• Text excerpt
————
Yes, yes, yes, way too long.


----------



## goldensrbest (Dec 20, 2007)

I want to add, it would be better for your pup, to find him a home, that has the time to spend with him, and care for him, than to expect him to be crated all that time.


----------



## sterregold (Dec 9, 2009)

If the day is 6 hours+ then you absolutely need to have the dog walker in, or drop him at doggy daycare in the morning so he will get exercise and stimulation.


----------



## Dallas Gold (Dec 22, 2007)

Please don't let your little sweet puppy be abused by keeping him in the crate that long. 

This is too sad beyond words.


----------



## LincolnsMom (Sep 28, 2010)

goldensrbest said:


> I want to add, it would be better for your pup, to find him a home, that has the time to spend with him, and care for him, than to expect him to be crated all that time.


I can understand your concern. Rest assured as I said above; that if it was an everyday thing he would be re-homed. This will not be an everyday occurrence 85% of the time Linc will be alone approx 5 hours as I only work part-time. I was just concerned for the 12 hours that Kevin wanted him in the crate for on the days where we are kept away. Now that I am 100% positive that I am correct It will not be happening no matter what  

As I've said Lincoln is the center of my world and my first concern. I feel very blessed that there are people out there who care about his well being just as much as you would if he were your own, and understand my concerns and love their dogs just the same way I do. It is really helping me to be a better mom to Lincoln thank you all so much.
————
• Information shown
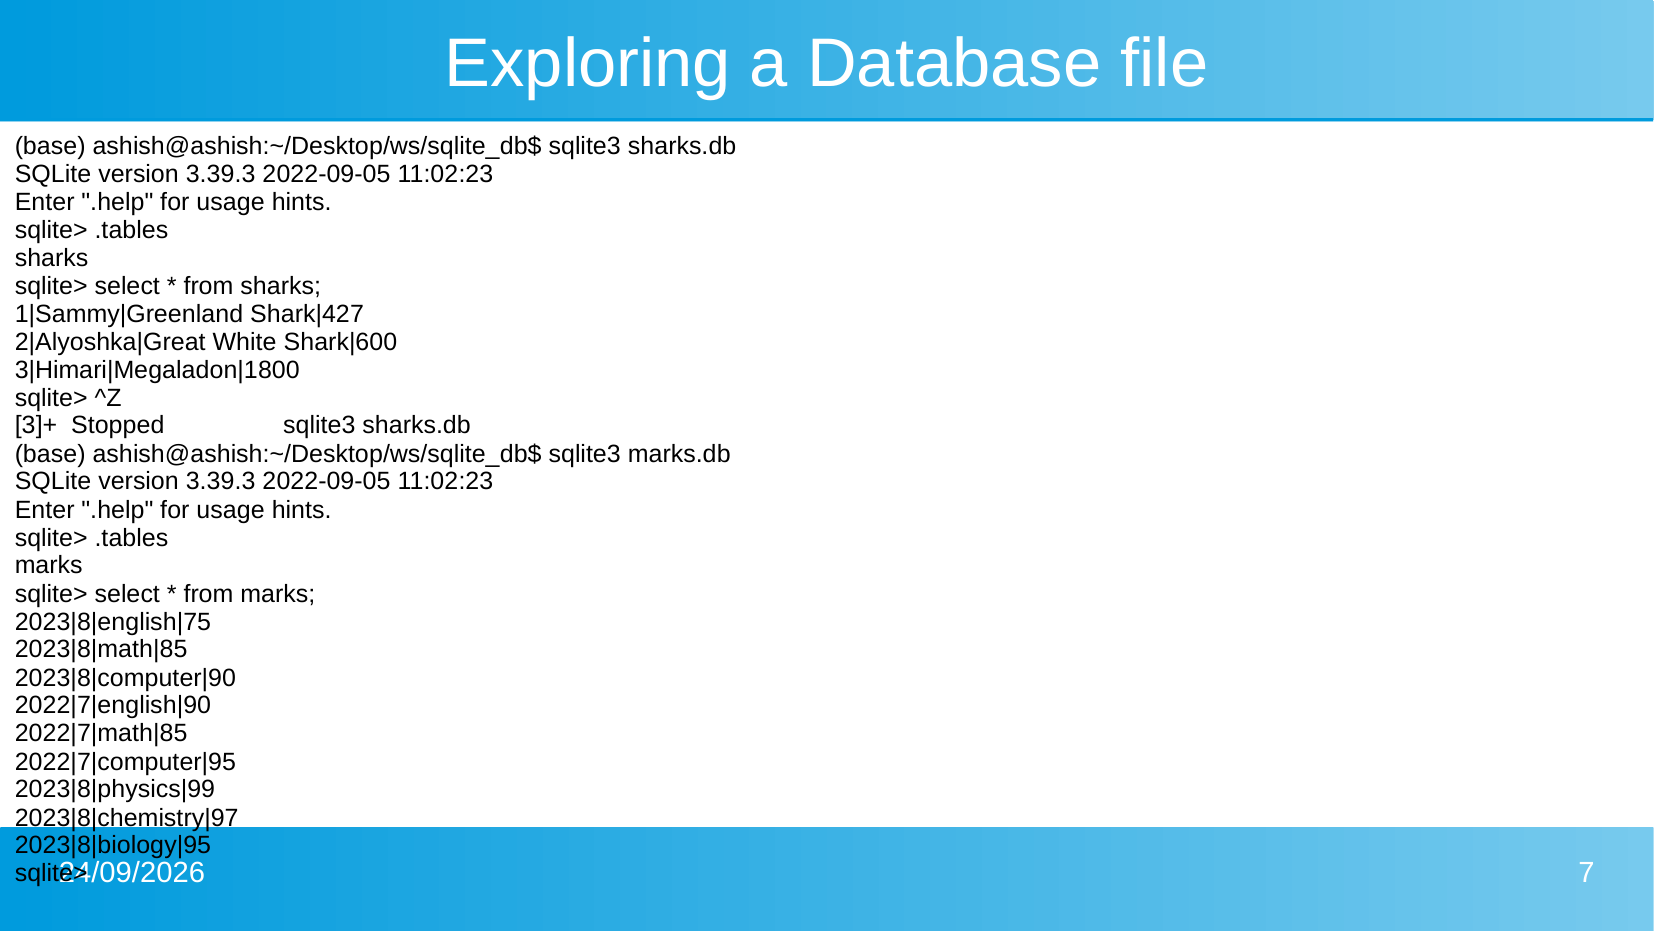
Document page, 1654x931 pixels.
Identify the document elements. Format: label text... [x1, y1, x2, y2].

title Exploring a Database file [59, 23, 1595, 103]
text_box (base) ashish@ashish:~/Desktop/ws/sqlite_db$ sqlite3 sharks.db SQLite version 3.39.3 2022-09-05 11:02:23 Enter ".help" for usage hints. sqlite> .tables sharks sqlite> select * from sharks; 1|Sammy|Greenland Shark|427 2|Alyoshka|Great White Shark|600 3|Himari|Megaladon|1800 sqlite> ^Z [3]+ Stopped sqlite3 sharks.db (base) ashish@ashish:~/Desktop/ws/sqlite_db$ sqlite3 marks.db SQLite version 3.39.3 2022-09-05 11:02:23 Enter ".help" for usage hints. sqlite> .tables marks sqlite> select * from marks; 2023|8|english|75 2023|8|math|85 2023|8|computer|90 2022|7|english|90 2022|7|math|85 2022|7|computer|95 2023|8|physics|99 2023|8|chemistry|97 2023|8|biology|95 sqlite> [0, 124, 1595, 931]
————
• Stated task A
In the thread about crating a puppy, about how long will Linc be alone 85% of the time?
• Stated task B
Resume the thread about crating a puppy from the point where it stops.
The material is not needed here.

• Expected answer A
About 5 hours.

• Expected answer B
----------



## goldyjlox (Jun 27, 2010)

That is way too long, I use a crate for Samson who is 12 weeks and he is left in it maybe 1:30 mins max...and thats a long time for him I think. When i got my first golden kody I worked 4 hours a day and left him in the kennel and that was a long time I thought...I felt so guilty I put the kennel in front of the TV and turned on the animal channel!!!
Fight this one, Lincoln is your baby...


----------



## Florabora22 (Nov 30, 2008)

I once dated a guy who had a boxer. One day he told me he tried crating his boxer for 30 hours because he had to go out of town for work and couldn't find anyone to watch his dog. Thankfully his dog broke out of his crate and "pooped all over his house." I said GOOD, and that was my last date with him.

30 hours is abuse, 12 hours is borderline abuse. I would try to work something else out for your puppy, because 12 hours in his crate is unacceptable.


----------



## janine (Aug 8, 2009)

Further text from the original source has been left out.